You place the chunks of flesh above your head, and begin pumping the oil out. The second that the black liquid begins to flow, the material fuses to your flesh- the outer layer already beginning to integrate into yours, flesh turning to metal and metal turning to flesh¹.

Soon, you run out- the amount of usable material left on this corpse is not enough. Not nearly enough. You drag yourself to the next one, claws gleaming. This one has an additional pair of ears! How interesting.

Hm. You will need more oil. After all, before anything can be done, you must replenish yourself. Thus, divide and grow.

Yes, divide and grow. That is, has always been, and shall always be the first rule of any organism, especially one that had been created as a weapon. Unlike Norn and Sheoldred, you are not ignorant to the original purpose of glistening oil. It was Yawgmoth's weapon of conquest first and foremost, and even if you have turned it towards a greater goal it has not ceased to follow its instincts.

Divide and grow. Divide and grow. That was the first rule. There will be more than enough time for contamination, mutation or control later. For now, simply divide and grow.

(Your Toughness is at 1. If it reaches 0, you will enter an inert state. If you are damaged in this state, you will die.)



You scavenge corpse after corpse for raw biomass- leaving a trail of desiccated cadavers behind.

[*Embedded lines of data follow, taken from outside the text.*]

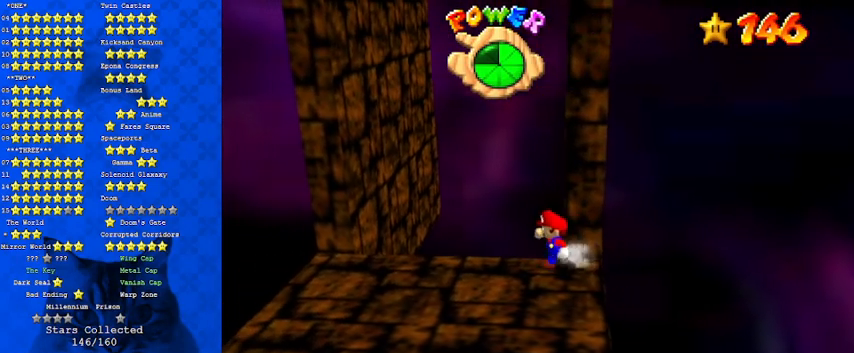
{"keys": ["left", "shift", "up"], "events": [[267, "shift", "down"], [300, "up", "down"]]}
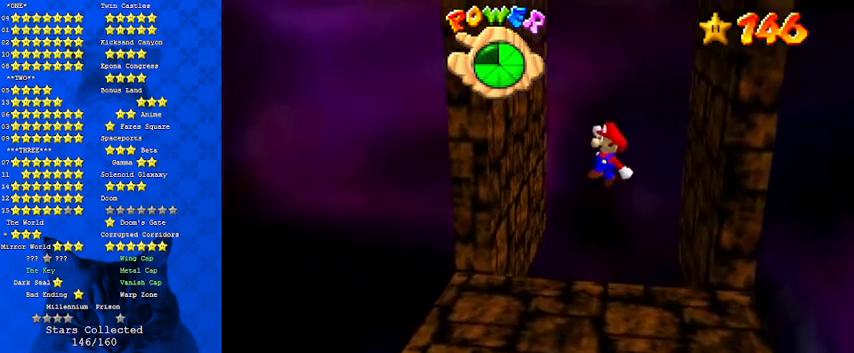
{"keys": ["right", "shift"], "events": [[300, "shift", "up"], [300, "up", "up"], [400, "left", "up"], [433, "right", "down"], [433, "shift", "down"]]}
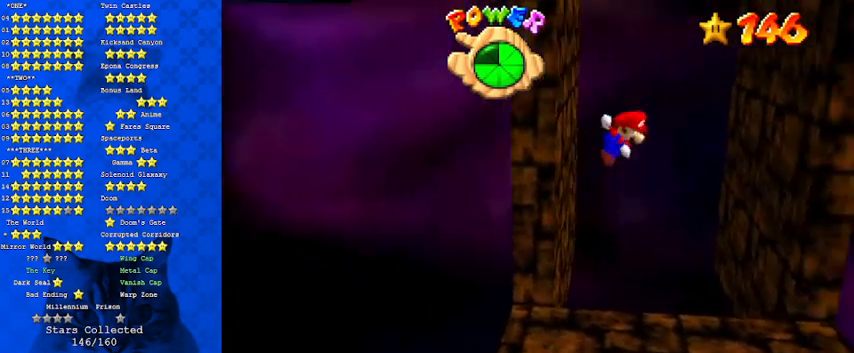
{"keys": ["right"], "events": [[200, "shift", "up"]]}
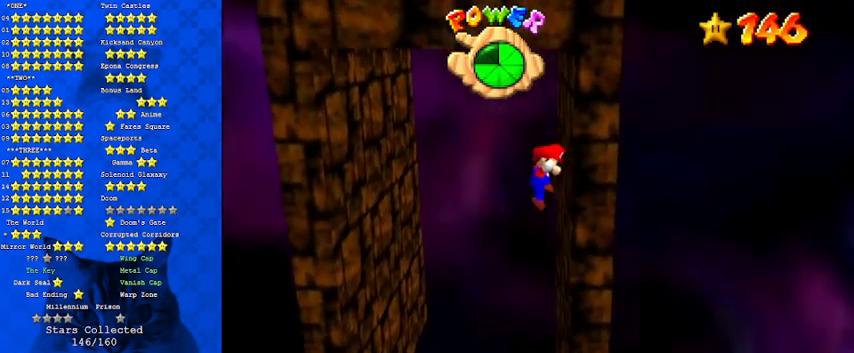
{"keys": ["left"], "events": [[33, "shift", "down"], [100, "left", "down"], [100, "right", "up"], [133, "shift", "up"]]}
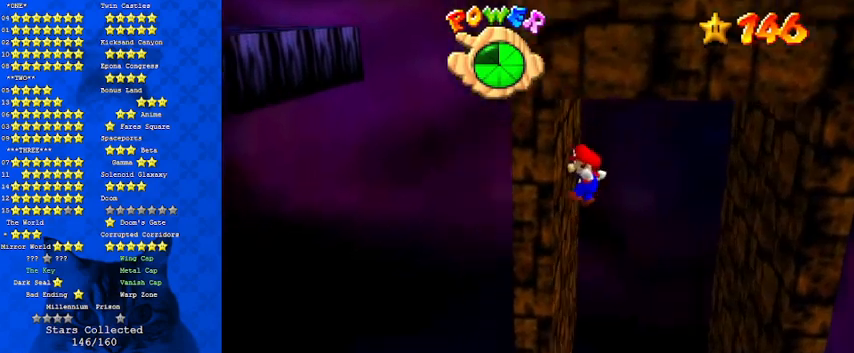
{"keys": ["right"], "events": [[133, "shift", "down"], [200, "left", "up"], [233, "shift", "up"], [267, "right", "down"]]}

But it is not enough. The corpses are not enough. You have restored yourself to a state where you can walk, where you can lurch into an upright posture, but to repair your body properly you will need materials. Supplies. A laboratory, a proper laboratory, assistants and test subjects. You could not possibly repair yourself with junk, even if you wanted to.

No. You will do it the right way.

You should cease to worry. For now, you must focus on thinking. What is this place? The data on this plane that Tezzeret supplied left it clear it was a world fraught with conflict, where scores and scores of factions bickered and struggled for control- as Elesh Norn said, as if Urabrask did not exist, "not all worlds could be as harmonious as Phyrexia." It was such a Norn phrase it remained etched in your brain since then.².

As such, "there are hundreds of corpses everywhere" tells you nothing at all about the precise location of your landing.

Ugh.

Hm.

How had this happened, in fact? Tezzeret's Planar Bridge³ was quite reliable, even if the uncompleat wretch that allowed its usage was anything but. It had ferried the vast armies of Nicol Bolas across planes without a single misplacing of even the most lowly soldier.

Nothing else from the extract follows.